- cross-posted to:
- [email protected]
- cross-posted to:
- [email protected]
I took the liberty of reading the article but I’m gonna say the title is quite… tendentious. Makes it sound like it’s yet another one of those FUD / nutjob clickbait that have been coming at the privacy community for a few days with sensationalist titles such as “The CIA will stop funding Signal” (never has been) or “FBI wants to sell Wikipedia” (never has been).
What is going on?
EDIT: Cosmic Cleric has provided the definition of “tendentious”, which I have linked.
Your adroit incorporation of the term “tendentious” exemplifies lexical virtuosity. Impressive articulation. Truly seamless weaving of a sesquipedalian polysyllabic term.
Someone call 911, I think I’m having some kind of medical issue with how this post looks.
Horrific but strategically inevitable, switch to chromium engine, and do your own privacy related fork . Like all the other browsers.
fork
what if google chrome decided to close the fork by changing the license to something restructive, i mean the fork can goes on for a little while but we are still depending on the resources of a Big $$ corporation…

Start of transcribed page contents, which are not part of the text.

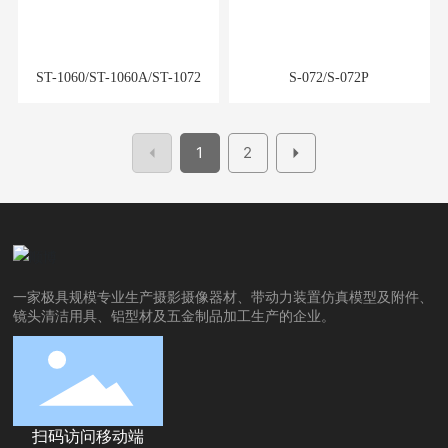
ST-1060/ST-1060A/ST-1072
S-072/S-072P
1
2
一家极具规模专业生产摄影摄像器材、带动力装置仿真模型及附件、
镜头清洁用具、铝型材及五金制品加工生产的企业。
扫码访问移动端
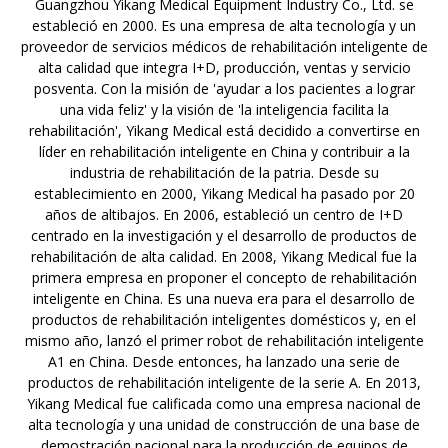
Guangzhou Yikang Medical Equipment Industry Co., Ltd. se
estableció en 2000. Es una empresa de alta tecnología y un
proveedor de servicios médicos de rehabilitación inteligente de
alta calidad que integra I+D, producción, ventas y servicio
posventa. Con la misión de 'ayudar a los pacientes a lograr
una vida feliz' y la visión de 'la inteligencia facilita la
rehabilitación', Yikang Medical está decidido a convertirse en
líder en rehabilitación inteligente en China y contribuir a la
industria de rehabilitación de la patria. Desde su
establecimiento en 2000, Yikang Medical ha pasado por 20
años de altibajos. En 2006, estableció un centro de I+D
centrado en la investigación y el desarrollo de productos de
rehabilitación de alta calidad. En 2008, Yikang Medical fue la
primera empresa en proponer el concepto de rehabilitación
inteligente en China. Es una nueva era para el desarrollo de
productos de rehabilitación inteligentes domésticos y, en el
mismo año, lanzó el primer robot de rehabilitación inteligente
A1 en China. Desde entonces, ha lanzado una serie de
productos de rehabilitación inteligente de la serie A. En 2013,
Yikang Medical fue calificada como una empresa nacional de
alta tecnología y una unidad de construcción de una base de
demostración nacional para la producción de equipos de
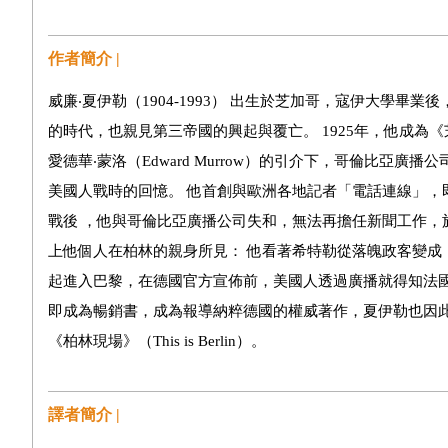
作者簡介 |
威廉‧夏伊勒（1904-1993） 出生於芝加哥，寇伊大學
的時代，也親見第三帝國的興起與覆亡。 1925年，他成為
愛德華‧蒙洛（Edward Murrow）的引介下，哥倫比亞
美國人戰時的回憶。 他首創與歐洲各地記者「電話連線」
戰後 ，他與哥倫比亞廣播公司失和，無法再擔任新聞工作
上他個人在柏林的親身所見： 他看著希特勒從落魄政客變
起進入巴黎，在德國官方宣佈前，美國人透過廣播就得知法國
即成為暢銷書，成為報導納粹德國的權威著作，夏伊勒也因此水漲船
《柏林現場》（This is Berlin）。
譯者簡介 |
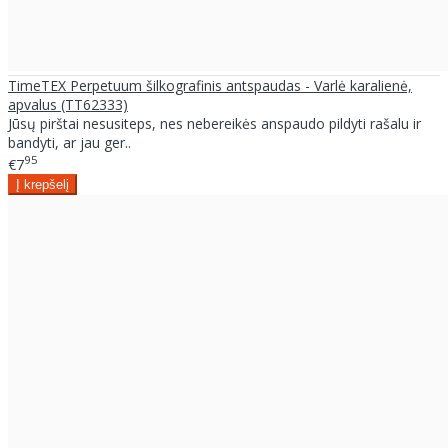
TimeTEX Perpetuum šilkografinis antspaudas - Varlė karalienė,
apvalus (TT62333)
Jūsų pirštai nesusiteps, nes nebereikės anspaudo pildyti rašalu ir
bandyti, ar jau ger..
95
€7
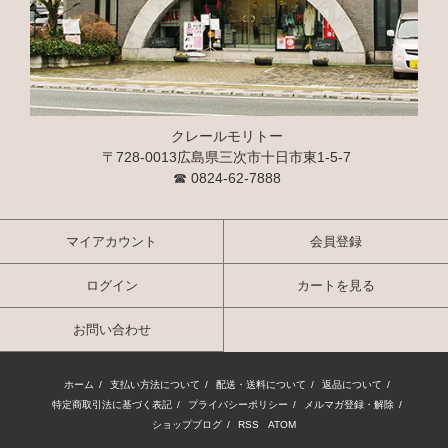
クレールモリトー
〒728-0013広島県三次市十日市東1-5-7
☎
0824-62-7888
マイアカウント
会員登録
ログイン
カートを見る
お問い合わせ
ホーム
/
支払い方法について
/
配送・送料について
/
返品について
/
特定商取引法に基づく表記
/
プライバシーポリシー
/
メルマガ登録・解除
/
ショップブログ
/
RSS
/
ATOM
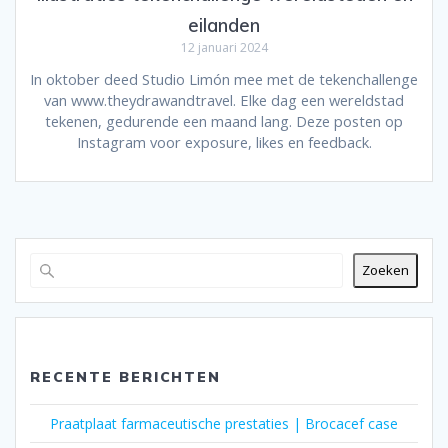
eilanden
12 januari 2024
In oktober deed Studio Limón mee met de tekenchallenge
van www.theydrawandtravel. Elke dag een wereldstad
tekenen, gedurende een maand lang. Deze posten op
Instagram voor exposure, likes en feedback.
Zoeken
RECENTE BERICHTEN
Praatplaat farmaceutische prestaties | Brocacef case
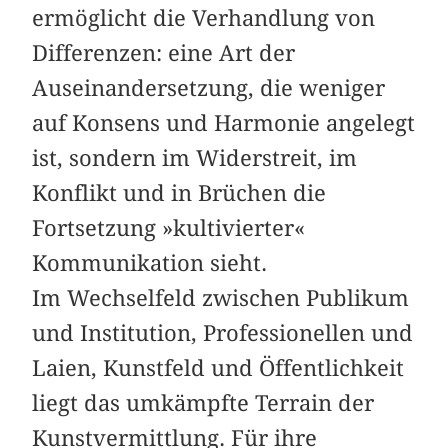
ermöglicht die Verhandlung von
Differenzen: eine Art der
Auseinandersetzung, die weniger
auf Konsens und Harmonie angelegt
ist, sondern im Widerstreit, im
Konflikt und in Brüchen die
Fortsetzung »kultivierter«
Kommunikation sieht.
Im Wechselfeld zwischen Publikum
und Institution, Professionellen und
Laien, Kunstfeld und Öffentlichkeit
liegt das umkämpfte Terrain der
Kunstvermittlung. Für ihre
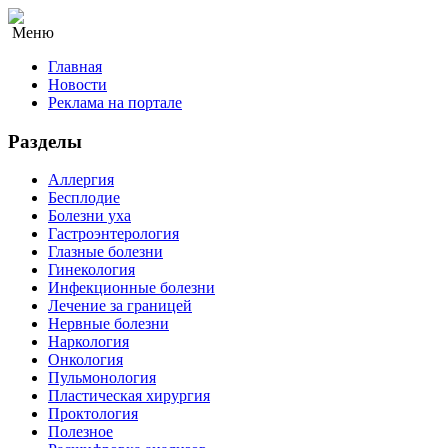
Меню
Главная
Новости
Реклама на портале
Разделы
Аллергия
Бесплодие
Болезни уха
Гастроэнтерология
Глазные болезни
Гинекология
Инфекционные болезни
Лечение за границей
Нервные болезни
Наркология
Онкология
Пульмонология
Пластическая хирургия
Проктология
Полезное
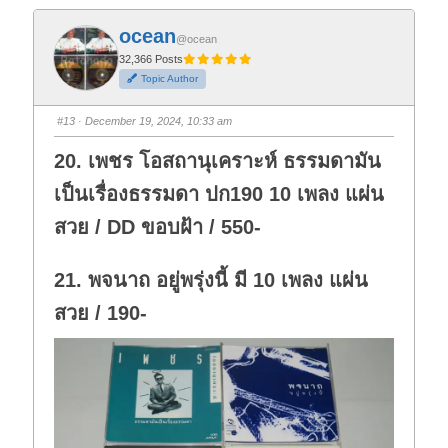
c
c
k
k
f
f
ocean
o
o
@ocean
r
r
t
t
32,366 Posts
h
h
Topic Author
u
u
m
m
b
b
s
s
#13
· December 19, 2024, 10:33 am
d
u
o
p
w
.
20. เพชร โอสถานุเคราะห์ ธรรมดามัน
n
.
เป็นเรื่องธรรมดา ปก190 10 เพลง แผ่น
สวย / DD ขอบฝ้า / 550-
21. พจนาถ อยู่พรุ่งนี้ มี 10 เพลง แผ่น
สวย / 190-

firefox is the only way for a free web…
Then they’d be alienating the open source community that makes a lot of contributions (though much of chromium is still essentially built internally). They also wouldn’t be able to lock down the code that’s already been released under the more permissive BSD license.

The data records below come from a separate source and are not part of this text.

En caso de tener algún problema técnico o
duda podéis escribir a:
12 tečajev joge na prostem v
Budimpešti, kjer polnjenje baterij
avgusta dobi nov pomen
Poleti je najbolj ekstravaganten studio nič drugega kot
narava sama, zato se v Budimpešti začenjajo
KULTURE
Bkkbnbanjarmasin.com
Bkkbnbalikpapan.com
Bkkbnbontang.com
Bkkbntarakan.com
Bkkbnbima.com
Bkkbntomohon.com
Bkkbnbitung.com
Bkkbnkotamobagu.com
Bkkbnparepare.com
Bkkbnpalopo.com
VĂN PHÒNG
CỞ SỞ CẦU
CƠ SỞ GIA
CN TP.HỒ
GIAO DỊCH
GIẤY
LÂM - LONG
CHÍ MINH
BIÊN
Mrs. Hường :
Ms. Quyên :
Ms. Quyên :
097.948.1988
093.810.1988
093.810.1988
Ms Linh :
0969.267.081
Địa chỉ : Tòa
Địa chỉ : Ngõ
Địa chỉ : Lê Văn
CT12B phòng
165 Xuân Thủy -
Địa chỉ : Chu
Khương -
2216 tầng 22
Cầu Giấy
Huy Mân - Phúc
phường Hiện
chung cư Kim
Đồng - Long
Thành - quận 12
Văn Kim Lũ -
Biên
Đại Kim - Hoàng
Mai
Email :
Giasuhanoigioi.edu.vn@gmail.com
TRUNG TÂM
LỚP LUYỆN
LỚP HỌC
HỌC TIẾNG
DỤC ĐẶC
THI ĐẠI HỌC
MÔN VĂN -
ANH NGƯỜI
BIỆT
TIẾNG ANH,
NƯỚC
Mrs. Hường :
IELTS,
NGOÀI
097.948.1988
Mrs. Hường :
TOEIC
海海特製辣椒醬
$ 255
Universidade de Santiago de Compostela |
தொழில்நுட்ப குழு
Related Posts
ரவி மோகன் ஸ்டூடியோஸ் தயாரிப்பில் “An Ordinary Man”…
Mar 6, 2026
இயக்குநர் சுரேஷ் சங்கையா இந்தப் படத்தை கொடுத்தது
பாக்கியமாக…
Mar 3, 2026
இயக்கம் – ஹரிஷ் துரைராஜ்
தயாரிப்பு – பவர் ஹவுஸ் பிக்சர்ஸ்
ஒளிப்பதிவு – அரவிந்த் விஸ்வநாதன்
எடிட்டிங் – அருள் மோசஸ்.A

Now, a fork of Chromium is its own beast. Some searching shows that just to build it takes 30 minutes on a decent workstation. It’s huge, which makes me think it’s the kind of project that could only really be maintained by a large company. Not necessarily a Google sized company, but a large one nonetheless if you seriously want to remove the dependency on Google.
EDIT: turns out it’s Chrome that takes that long to build, which includes things not in Chromium like Widevine, licensed codecs, telemetry, sync, that kind of thing.